Although pictures appear in the data, the answer should contain only the lines from its start through the line with "28: (407, 400, 3.35)", written out exactly.
----- Source records
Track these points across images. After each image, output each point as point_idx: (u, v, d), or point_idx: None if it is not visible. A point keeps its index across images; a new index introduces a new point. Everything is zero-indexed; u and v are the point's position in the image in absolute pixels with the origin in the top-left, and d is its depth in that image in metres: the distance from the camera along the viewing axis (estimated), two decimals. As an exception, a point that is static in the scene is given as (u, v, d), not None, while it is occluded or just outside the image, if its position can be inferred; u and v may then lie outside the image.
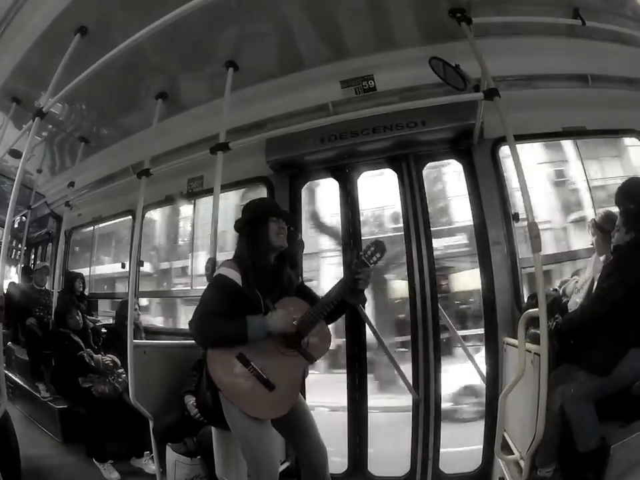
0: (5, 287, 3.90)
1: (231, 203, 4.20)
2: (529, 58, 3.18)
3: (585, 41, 3.11)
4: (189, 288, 4.39)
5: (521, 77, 3.26)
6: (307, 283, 2.47)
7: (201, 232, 4.40)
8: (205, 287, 2.26)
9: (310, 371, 2.54)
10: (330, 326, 2.24)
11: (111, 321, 4.55)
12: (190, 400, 3.02)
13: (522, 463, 2.37)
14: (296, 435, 2.22)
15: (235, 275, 2.09)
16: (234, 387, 2.04)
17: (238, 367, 2.04)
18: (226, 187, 3.13)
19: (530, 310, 2.39)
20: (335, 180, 3.61)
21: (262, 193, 3.81)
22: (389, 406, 3.90)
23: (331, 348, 2.28)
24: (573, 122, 3.35)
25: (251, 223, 2.21)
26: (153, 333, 4.32)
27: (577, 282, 2.90)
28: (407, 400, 3.35)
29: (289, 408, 2.08)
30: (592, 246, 2.84)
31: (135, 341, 3.13)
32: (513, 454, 2.55)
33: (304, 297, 2.21)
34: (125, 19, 2.92)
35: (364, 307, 3.29)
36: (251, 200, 2.35)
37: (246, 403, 2.03)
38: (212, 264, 2.81)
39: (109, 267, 5.49)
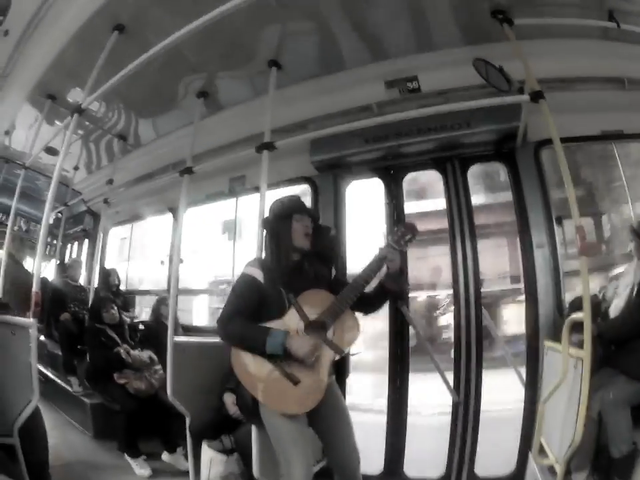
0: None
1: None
2: (565, 60, 3.15)
3: (620, 43, 3.08)
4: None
5: (558, 79, 3.20)
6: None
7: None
8: None
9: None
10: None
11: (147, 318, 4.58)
12: (229, 398, 3.02)
13: (557, 467, 2.32)
14: (330, 434, 2.19)
15: (257, 273, 2.12)
16: (258, 382, 2.04)
17: (261, 363, 2.03)
18: (269, 187, 3.12)
19: (575, 314, 2.35)
20: (380, 180, 3.60)
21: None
22: (428, 408, 3.89)
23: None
24: (611, 125, 3.30)
25: (275, 221, 2.22)
26: (191, 330, 4.35)
27: (617, 287, 2.87)
28: (446, 402, 3.34)
29: (315, 402, 2.05)
30: (631, 251, 2.81)
31: (175, 338, 3.15)
32: (548, 458, 2.51)
33: (337, 290, 2.15)
34: (163, 17, 2.92)
35: (407, 299, 3.28)
36: (277, 198, 2.34)
37: (271, 399, 2.03)
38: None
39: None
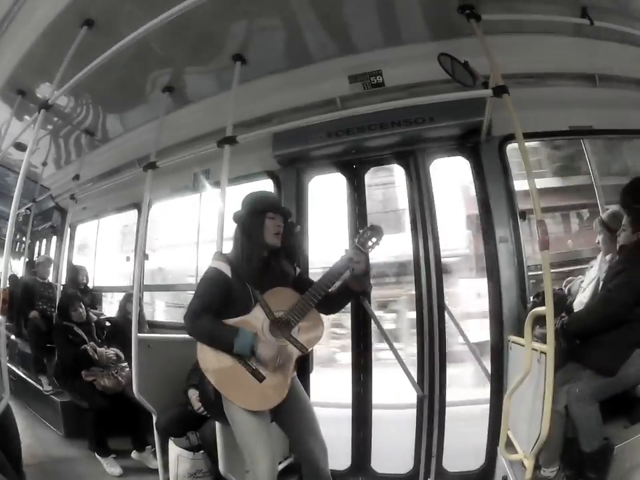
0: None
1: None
2: (536, 56, 3.15)
3: (592, 40, 3.09)
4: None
5: (528, 74, 3.23)
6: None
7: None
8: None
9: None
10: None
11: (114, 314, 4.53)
12: (193, 394, 3.01)
13: (526, 462, 2.33)
14: (296, 430, 2.20)
15: (224, 268, 2.11)
16: (224, 378, 2.05)
17: (227, 359, 2.04)
18: (232, 181, 3.10)
19: (537, 308, 2.36)
20: (342, 175, 3.59)
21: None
22: (394, 403, 3.88)
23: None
24: (580, 121, 3.32)
25: (247, 217, 2.19)
26: (156, 326, 4.32)
27: (582, 281, 2.90)
28: (411, 397, 3.34)
29: (280, 399, 2.06)
30: (598, 245, 2.83)
31: (139, 334, 3.12)
32: (517, 453, 2.52)
33: (301, 288, 2.16)
34: (132, 11, 2.88)
35: (369, 296, 3.28)
36: (250, 192, 2.30)
37: (236, 395, 2.03)
38: None
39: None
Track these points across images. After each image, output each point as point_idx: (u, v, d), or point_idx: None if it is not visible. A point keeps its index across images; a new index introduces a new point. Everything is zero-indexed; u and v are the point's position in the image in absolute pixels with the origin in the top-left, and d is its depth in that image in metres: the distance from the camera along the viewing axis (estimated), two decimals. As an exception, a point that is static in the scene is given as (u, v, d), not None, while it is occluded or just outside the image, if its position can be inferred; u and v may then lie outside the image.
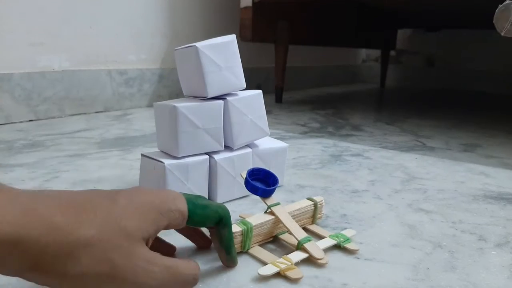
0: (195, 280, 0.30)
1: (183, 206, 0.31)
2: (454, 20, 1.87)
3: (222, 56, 0.49)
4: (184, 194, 0.33)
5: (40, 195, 0.26)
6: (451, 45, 2.24)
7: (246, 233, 0.38)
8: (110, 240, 0.26)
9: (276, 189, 0.56)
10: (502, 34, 0.37)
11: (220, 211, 0.34)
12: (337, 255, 0.39)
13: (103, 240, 0.26)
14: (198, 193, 0.49)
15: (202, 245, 0.40)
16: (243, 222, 0.39)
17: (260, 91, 0.54)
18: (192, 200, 0.33)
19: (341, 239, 0.41)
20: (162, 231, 0.30)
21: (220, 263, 0.37)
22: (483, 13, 1.56)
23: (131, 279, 0.27)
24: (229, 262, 0.36)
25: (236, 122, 0.51)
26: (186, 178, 0.47)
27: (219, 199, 0.51)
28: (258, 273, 0.35)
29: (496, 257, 0.40)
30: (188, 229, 0.38)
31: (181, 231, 0.38)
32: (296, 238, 0.39)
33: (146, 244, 0.29)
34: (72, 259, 0.25)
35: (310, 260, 0.38)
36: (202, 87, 0.48)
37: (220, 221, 0.34)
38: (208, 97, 0.49)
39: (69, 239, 0.25)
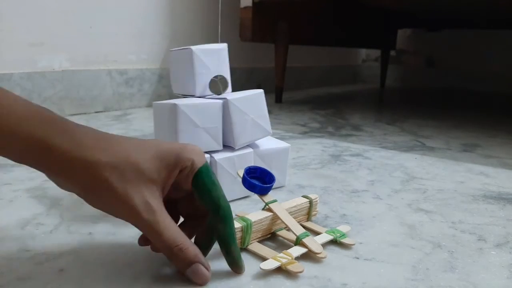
0: (170, 255, 0.32)
1: (198, 160, 0.33)
2: (454, 20, 1.87)
3: (214, 60, 0.53)
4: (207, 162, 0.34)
5: (84, 126, 0.33)
6: (451, 45, 2.24)
7: (246, 229, 0.38)
8: (121, 171, 0.31)
9: (277, 189, 0.56)
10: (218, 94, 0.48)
11: (222, 201, 0.33)
12: (337, 255, 0.40)
13: (115, 169, 0.31)
14: None
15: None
16: (242, 218, 0.39)
17: (261, 91, 0.54)
18: (208, 168, 0.34)
19: (337, 234, 0.42)
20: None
21: (220, 262, 0.37)
22: (483, 13, 1.56)
23: (123, 209, 0.31)
24: (233, 266, 0.35)
25: (237, 121, 0.51)
26: None
27: None
28: (260, 268, 0.35)
29: (496, 257, 0.40)
30: (188, 207, 0.37)
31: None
32: (295, 234, 0.39)
33: (163, 189, 0.33)
34: (88, 174, 0.31)
35: (309, 256, 0.38)
36: (192, 86, 0.52)
37: (217, 210, 0.33)
38: (196, 95, 0.52)
39: (91, 159, 0.30)
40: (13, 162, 0.64)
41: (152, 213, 0.31)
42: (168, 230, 0.31)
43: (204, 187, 0.33)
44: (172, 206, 0.36)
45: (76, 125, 0.32)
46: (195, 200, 0.36)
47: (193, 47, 0.51)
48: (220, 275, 0.35)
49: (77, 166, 0.30)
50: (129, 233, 0.41)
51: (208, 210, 0.34)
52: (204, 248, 0.35)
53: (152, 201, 0.31)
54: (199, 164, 0.33)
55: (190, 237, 0.35)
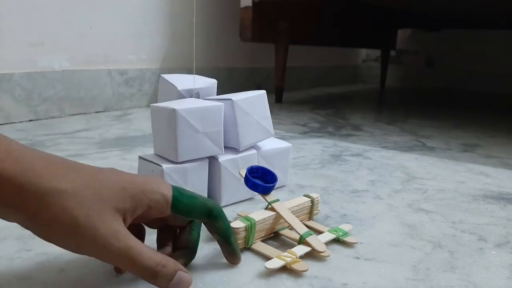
0: (154, 275, 0.29)
1: (167, 191, 0.32)
2: (454, 20, 1.87)
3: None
4: (172, 184, 0.33)
5: (32, 148, 0.29)
6: (451, 45, 2.24)
7: (250, 229, 0.39)
8: (81, 199, 0.28)
9: (278, 189, 0.56)
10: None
11: (209, 203, 0.34)
12: (338, 255, 0.40)
13: (75, 197, 0.28)
14: None
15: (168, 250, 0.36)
16: (246, 218, 0.39)
17: (264, 91, 0.54)
18: (178, 189, 0.33)
19: (340, 233, 0.42)
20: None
21: (220, 262, 0.37)
22: (483, 13, 1.56)
23: (89, 242, 0.28)
24: (231, 256, 0.36)
25: (242, 122, 0.50)
26: (185, 182, 0.46)
27: (224, 201, 0.50)
28: (265, 267, 0.35)
29: (496, 257, 0.40)
30: (161, 223, 0.36)
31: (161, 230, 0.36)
32: (298, 233, 0.40)
33: (124, 220, 0.29)
34: (43, 204, 0.27)
35: (311, 255, 0.38)
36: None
37: (210, 213, 0.33)
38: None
39: (45, 186, 0.27)
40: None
41: (123, 240, 0.28)
42: (144, 253, 0.29)
43: (187, 207, 0.32)
44: (136, 228, 0.35)
45: (27, 149, 0.28)
46: (169, 221, 0.35)
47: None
48: (220, 275, 0.35)
49: (27, 194, 0.27)
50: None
51: (199, 219, 0.34)
52: (192, 252, 0.35)
53: (118, 226, 0.29)
54: (169, 193, 0.32)
55: (175, 245, 0.36)
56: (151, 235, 0.37)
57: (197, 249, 0.36)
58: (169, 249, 0.35)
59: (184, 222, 0.35)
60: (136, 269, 0.29)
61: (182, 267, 0.31)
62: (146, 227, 0.37)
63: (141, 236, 0.36)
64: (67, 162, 0.30)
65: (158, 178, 0.33)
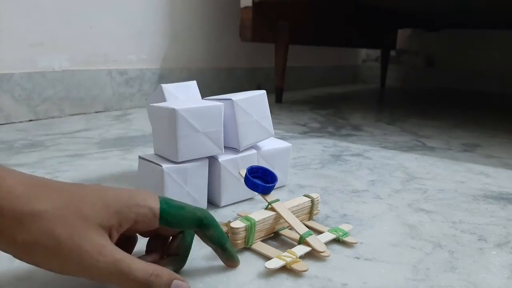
----------
Answer to the exercise:
Track these points across images. After each image, output each point as point_idx: (u, v, d), or point_idx: None if it is not visible. A point keeps its index across images; a new index introduces a new point. Everything is zero-indexed; u and v are the point's position in the image in absolute pixels with the origin in the top-left, and d is its depth in that image in metres: the distance from the camera along the viewing axis (estimated), two decimals. As an exception, a point that is static in the scene is given as (u, v, d), not None, while it is occluded or just outside the image, if its position can be inferred; u and v may then lie outside the image.
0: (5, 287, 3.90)
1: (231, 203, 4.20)
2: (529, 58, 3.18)
3: (585, 41, 3.11)
4: (189, 288, 4.39)
5: (521, 77, 3.26)
6: (307, 283, 2.47)
7: (201, 232, 4.40)
8: (205, 287, 2.26)
9: (310, 371, 2.54)
10: (330, 326, 2.24)
11: (111, 321, 4.55)
12: (190, 400, 3.02)
13: (522, 463, 2.37)
14: (296, 435, 2.22)
15: (235, 275, 2.09)
16: (234, 387, 2.04)
17: (238, 367, 2.04)
18: (226, 187, 3.13)
19: (530, 310, 2.39)
20: (335, 180, 3.61)
21: (262, 193, 3.81)
22: (389, 406, 3.90)
23: (331, 348, 2.28)
24: (573, 122, 3.35)
25: (251, 223, 2.21)
26: (153, 333, 4.32)
27: (577, 282, 2.90)
28: (407, 400, 3.35)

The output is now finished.